Estaba debajo de ella. Sí. Justo había terminado una de aquellas absurdas sesiones de roce. Por tanto estaba con ella. A mí me parecía algo muy fácil de entender, así que preferí confiar en su inteligencia y no tomarme la molestia de explicárselo. Pero al parecer me equivoqué, porque el tema seguía saliendo y en una ocasión incluso salió otro tema por la tangente de éste.

—¿No estarás celoso? ¿Es porque a veces voy al casino con Xavi? Sólo vamos a jugar al black jack. Es que es muy convincente cuando me pide que le acompañe y a veces no tengo más remedio que hacerlo. Pero sólo somos amigos. Ni eso: compañeros. Además, él cree que soy un tío y es heterosexual. Lo sé porque hablamos de chicas. Yo disimulo, claro. Y no, a mí él no me gusta, no me mires así. Si es un asesino. Un asesino de lengua larga. Y hábil. Pero no. No me interesa para nada. ¡Estas siendo muy injusto conmigo! ¡Con todo lo que estoy haciendo por ti! ¡Yo no he hecho nada malo! ¡No me puedes tratar así! ¡Muéstrame un poco de cariño!

Si hubiera tenido ceño, lo hubiera fruncido en señal de sospecha. A qué venían aquellas excusas y explicaciones que nadie había pedido.

Pero no, no sentía celos. Tampoco.

Aquel sábado se reanudaron las visitas y volvieron a venir mi padre y mi abogado. Mi padre, por supuesto, siguió con el tema de las postales. Ni siquiera parecía haberse enterado del motín, a pesar de las más de tres semanas que habían pasado desde la última vez que había podido visitarme.

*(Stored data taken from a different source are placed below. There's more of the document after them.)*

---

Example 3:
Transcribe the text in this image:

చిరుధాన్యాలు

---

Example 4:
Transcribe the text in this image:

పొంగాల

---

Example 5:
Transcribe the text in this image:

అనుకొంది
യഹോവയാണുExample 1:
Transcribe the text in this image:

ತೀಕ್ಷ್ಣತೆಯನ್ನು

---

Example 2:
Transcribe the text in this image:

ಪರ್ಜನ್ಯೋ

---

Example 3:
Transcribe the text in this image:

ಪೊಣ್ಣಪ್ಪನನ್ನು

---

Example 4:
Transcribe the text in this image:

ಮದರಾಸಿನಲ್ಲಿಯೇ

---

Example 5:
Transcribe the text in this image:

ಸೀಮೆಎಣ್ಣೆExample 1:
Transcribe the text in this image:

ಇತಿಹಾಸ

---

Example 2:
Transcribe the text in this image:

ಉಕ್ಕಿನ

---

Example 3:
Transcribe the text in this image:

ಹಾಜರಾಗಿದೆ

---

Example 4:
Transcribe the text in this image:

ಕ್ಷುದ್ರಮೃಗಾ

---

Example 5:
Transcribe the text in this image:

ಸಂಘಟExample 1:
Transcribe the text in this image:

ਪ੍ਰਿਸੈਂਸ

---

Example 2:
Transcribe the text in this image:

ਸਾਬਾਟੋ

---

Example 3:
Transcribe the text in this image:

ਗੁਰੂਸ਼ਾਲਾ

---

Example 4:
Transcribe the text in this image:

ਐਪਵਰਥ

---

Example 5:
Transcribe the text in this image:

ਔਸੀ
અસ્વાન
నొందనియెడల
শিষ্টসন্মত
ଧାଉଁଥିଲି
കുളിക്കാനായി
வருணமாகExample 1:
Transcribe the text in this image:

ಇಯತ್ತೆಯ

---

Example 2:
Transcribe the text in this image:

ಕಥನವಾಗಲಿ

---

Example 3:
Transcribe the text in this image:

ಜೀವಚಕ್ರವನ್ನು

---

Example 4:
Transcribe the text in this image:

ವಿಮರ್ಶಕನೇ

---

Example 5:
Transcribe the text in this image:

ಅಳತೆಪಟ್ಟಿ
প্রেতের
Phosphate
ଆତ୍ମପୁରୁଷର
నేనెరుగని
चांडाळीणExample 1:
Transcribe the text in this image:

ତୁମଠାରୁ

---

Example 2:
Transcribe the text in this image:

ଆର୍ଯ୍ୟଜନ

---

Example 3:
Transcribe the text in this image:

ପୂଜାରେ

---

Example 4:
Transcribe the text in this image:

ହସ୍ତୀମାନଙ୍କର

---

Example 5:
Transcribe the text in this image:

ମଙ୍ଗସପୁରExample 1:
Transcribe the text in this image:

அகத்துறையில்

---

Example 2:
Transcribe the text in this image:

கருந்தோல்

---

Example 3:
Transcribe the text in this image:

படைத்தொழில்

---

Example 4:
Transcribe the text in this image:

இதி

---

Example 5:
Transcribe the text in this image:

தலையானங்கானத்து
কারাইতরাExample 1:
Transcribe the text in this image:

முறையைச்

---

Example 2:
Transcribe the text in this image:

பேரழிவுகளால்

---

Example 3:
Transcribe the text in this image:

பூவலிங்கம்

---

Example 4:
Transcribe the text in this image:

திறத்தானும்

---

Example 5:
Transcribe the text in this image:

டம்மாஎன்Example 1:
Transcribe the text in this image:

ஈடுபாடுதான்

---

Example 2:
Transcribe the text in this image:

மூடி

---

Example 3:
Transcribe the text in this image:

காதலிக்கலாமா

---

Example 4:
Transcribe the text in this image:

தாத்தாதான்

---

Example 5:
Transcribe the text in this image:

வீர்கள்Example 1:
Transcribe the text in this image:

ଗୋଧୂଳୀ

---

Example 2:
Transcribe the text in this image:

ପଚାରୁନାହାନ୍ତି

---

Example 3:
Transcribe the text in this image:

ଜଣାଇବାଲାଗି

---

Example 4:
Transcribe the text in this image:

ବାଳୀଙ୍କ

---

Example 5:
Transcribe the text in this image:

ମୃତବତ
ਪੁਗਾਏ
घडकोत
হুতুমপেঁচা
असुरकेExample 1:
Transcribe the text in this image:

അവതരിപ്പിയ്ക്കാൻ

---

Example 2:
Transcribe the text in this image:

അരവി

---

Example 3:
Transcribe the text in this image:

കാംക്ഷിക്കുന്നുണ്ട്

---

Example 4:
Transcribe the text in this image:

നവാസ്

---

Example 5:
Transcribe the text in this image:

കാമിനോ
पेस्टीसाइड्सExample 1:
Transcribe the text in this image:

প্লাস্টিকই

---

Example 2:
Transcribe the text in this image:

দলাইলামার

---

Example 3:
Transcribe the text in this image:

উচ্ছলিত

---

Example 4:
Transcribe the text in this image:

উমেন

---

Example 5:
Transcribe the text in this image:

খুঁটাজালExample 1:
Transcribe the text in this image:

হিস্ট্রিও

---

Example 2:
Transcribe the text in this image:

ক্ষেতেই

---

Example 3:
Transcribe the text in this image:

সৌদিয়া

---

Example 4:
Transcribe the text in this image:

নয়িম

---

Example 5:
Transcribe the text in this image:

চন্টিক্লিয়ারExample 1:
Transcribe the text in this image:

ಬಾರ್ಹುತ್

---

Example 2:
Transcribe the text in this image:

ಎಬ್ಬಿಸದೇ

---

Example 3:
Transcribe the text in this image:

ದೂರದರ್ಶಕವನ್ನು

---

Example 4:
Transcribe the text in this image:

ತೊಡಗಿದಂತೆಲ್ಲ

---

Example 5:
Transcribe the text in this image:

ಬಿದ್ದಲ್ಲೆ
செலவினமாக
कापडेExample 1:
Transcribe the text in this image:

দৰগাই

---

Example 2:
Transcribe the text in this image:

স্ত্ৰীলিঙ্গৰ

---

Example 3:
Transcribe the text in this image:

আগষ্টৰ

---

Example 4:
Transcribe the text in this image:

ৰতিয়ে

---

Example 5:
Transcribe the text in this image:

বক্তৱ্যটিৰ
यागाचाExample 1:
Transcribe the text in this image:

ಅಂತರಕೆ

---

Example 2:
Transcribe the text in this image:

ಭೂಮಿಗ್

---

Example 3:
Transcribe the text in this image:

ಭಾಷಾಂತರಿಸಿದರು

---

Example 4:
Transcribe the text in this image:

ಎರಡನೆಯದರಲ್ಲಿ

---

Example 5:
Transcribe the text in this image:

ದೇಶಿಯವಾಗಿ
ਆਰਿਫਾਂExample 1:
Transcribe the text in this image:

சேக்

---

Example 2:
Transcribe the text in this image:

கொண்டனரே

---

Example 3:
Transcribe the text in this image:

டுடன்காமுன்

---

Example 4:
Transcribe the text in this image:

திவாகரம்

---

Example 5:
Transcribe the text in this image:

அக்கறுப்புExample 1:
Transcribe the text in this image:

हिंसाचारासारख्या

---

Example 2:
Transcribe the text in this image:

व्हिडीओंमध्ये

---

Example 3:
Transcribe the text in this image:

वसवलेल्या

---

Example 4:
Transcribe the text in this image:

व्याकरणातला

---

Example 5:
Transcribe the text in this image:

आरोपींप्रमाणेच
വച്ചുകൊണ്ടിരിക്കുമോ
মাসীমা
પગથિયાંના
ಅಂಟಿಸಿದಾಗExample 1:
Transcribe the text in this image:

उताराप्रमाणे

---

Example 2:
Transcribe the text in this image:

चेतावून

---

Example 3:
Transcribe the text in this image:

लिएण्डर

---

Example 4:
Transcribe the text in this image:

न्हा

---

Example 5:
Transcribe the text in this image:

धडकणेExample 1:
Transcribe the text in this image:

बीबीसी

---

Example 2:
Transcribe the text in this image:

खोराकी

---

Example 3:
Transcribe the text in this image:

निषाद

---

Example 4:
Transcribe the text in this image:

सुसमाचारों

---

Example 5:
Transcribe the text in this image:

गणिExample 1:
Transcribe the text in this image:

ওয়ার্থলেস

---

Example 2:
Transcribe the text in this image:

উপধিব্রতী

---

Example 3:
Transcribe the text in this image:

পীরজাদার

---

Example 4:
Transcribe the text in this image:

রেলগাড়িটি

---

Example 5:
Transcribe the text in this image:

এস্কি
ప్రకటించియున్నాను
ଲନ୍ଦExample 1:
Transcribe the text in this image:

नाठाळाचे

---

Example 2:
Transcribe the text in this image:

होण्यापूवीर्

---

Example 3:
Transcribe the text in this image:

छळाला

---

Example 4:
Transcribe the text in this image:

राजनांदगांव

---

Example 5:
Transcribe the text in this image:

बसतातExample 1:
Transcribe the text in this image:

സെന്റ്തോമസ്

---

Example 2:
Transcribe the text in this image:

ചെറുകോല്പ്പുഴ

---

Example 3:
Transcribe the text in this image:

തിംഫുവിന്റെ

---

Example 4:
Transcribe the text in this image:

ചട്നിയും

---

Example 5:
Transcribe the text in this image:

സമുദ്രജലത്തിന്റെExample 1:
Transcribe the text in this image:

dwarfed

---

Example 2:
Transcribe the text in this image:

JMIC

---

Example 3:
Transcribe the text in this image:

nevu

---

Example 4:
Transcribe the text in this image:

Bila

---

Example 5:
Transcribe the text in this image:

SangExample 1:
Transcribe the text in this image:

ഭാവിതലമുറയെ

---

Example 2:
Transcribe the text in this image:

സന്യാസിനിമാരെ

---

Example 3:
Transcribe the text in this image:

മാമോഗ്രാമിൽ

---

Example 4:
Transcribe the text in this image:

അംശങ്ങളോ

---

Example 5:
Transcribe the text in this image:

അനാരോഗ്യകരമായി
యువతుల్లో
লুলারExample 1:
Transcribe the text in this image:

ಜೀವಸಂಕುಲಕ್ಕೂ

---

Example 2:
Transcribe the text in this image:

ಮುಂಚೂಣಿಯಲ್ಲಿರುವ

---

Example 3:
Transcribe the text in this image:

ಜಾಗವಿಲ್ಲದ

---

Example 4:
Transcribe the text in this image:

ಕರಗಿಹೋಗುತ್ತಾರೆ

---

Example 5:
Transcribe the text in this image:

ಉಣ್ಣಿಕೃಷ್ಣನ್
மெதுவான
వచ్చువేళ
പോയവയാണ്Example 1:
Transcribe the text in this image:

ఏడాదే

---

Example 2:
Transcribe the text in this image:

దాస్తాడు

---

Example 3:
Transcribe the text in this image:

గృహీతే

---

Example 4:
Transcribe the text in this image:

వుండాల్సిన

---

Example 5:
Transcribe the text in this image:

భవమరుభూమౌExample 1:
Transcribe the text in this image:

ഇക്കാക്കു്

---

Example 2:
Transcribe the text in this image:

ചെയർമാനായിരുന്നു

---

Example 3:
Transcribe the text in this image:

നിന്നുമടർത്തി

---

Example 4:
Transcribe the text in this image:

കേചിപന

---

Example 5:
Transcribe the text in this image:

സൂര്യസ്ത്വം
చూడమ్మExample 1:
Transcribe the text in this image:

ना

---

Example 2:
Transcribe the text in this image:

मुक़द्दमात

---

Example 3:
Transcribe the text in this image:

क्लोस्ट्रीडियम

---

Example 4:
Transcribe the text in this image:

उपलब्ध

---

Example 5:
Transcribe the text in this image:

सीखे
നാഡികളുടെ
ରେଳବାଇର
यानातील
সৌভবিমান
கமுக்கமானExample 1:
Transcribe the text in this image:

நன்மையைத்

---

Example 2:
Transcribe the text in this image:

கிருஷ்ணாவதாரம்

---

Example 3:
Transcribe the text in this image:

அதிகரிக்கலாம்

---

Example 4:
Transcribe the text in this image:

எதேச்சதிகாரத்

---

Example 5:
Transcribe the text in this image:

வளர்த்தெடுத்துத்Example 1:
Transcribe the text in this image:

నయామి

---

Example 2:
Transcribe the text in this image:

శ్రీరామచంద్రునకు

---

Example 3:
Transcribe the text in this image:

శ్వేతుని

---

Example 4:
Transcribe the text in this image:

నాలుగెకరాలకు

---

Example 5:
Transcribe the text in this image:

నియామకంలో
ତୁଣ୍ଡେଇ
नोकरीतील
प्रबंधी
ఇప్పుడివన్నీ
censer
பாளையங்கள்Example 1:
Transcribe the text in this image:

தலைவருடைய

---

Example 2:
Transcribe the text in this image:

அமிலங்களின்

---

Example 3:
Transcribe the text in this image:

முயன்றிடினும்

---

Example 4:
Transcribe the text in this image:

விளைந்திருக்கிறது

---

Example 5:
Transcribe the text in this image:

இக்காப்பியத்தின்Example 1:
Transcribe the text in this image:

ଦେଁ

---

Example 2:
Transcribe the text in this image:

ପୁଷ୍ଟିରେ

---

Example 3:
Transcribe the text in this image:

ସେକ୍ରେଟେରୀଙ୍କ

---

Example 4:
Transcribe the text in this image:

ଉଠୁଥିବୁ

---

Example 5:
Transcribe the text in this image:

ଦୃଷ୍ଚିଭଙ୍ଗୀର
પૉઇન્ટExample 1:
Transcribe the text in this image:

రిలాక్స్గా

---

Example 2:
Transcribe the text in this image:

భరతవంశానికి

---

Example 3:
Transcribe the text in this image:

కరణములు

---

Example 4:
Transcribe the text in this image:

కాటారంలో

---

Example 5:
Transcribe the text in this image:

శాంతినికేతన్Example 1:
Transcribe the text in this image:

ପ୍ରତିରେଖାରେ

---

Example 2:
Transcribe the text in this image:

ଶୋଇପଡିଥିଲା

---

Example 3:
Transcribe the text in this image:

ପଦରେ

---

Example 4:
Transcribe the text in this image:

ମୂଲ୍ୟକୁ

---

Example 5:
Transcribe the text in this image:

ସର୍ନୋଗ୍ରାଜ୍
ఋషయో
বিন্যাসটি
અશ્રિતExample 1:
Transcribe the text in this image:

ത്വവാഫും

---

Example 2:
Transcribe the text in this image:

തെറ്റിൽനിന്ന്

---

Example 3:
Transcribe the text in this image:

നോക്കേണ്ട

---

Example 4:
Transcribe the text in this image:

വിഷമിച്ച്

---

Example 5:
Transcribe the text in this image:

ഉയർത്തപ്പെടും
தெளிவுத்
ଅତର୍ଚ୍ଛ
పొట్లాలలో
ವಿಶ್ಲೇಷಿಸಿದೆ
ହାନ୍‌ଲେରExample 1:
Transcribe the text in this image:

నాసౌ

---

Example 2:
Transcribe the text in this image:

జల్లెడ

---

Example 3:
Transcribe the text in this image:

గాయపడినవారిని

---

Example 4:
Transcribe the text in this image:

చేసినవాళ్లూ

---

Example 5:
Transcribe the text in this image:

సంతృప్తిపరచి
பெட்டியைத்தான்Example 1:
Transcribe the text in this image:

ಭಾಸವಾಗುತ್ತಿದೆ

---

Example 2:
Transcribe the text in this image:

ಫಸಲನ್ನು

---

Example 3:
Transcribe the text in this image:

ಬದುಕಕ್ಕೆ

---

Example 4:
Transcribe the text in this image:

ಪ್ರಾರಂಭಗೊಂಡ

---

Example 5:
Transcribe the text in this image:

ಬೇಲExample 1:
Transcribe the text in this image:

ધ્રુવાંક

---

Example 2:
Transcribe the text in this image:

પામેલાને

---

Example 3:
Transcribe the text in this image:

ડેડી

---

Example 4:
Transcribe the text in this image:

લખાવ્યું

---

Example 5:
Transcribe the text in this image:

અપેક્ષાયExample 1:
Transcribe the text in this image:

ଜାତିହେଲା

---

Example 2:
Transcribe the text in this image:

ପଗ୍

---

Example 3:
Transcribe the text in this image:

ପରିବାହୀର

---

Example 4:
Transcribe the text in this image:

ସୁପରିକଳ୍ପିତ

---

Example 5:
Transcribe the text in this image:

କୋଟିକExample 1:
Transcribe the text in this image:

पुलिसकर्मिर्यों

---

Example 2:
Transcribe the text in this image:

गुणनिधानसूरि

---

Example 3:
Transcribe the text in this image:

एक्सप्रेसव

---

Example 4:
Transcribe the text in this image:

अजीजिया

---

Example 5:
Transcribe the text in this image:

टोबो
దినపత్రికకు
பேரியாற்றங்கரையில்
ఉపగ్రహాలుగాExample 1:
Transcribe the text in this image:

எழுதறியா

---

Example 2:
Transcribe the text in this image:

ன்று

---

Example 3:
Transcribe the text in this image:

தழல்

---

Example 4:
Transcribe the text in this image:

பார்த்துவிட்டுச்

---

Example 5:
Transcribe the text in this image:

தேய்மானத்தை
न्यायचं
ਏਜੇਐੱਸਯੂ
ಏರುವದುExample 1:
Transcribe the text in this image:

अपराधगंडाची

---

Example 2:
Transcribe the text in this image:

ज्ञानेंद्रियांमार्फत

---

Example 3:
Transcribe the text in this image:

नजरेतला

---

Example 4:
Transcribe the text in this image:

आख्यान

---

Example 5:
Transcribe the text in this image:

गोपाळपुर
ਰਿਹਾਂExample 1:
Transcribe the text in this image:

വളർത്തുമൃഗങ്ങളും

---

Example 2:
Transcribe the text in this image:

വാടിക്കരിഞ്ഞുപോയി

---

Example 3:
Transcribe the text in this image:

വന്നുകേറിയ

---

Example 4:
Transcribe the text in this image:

—Nunca acabaré mi colección si no van a Brasil. Fíjate, han ido tres veces a Singapur y ninguna a ese maravilloso país sudamericano. Es que me conformaría con una postal de estas todas negras en la que que pusiera aquello de “Brasil de noche”. La de Oslo me la enviaron así. Tiene su gracia, tratándose de un país nórdico, y más en invierno. Ya he dejado de leerlas. Las pego en este álbum tal cual sin ni siquiera mirar. Sé que no lo hace con mala intención, pero me duele cuando me dice lo feliz que es y lo contenta que está tras haberme dejado atrás. En una de las postales aclaraba que escribirme esas cosas era terapéutico para los dos, pero no sé yo. El otro día le iba a escribir yo una. Desde Barcelona. Para vengarme de las cosas que me decía y decirle yo otras así de desagradables. Pero no sabía a dónde enviarla. Además, sólo podía ponerle que había comprado una planta. Al final me la envié a mí mismo y la añadí a mi colección. La postal, digo, no la planta. Como tampoco tenía ninguna de Barcelona.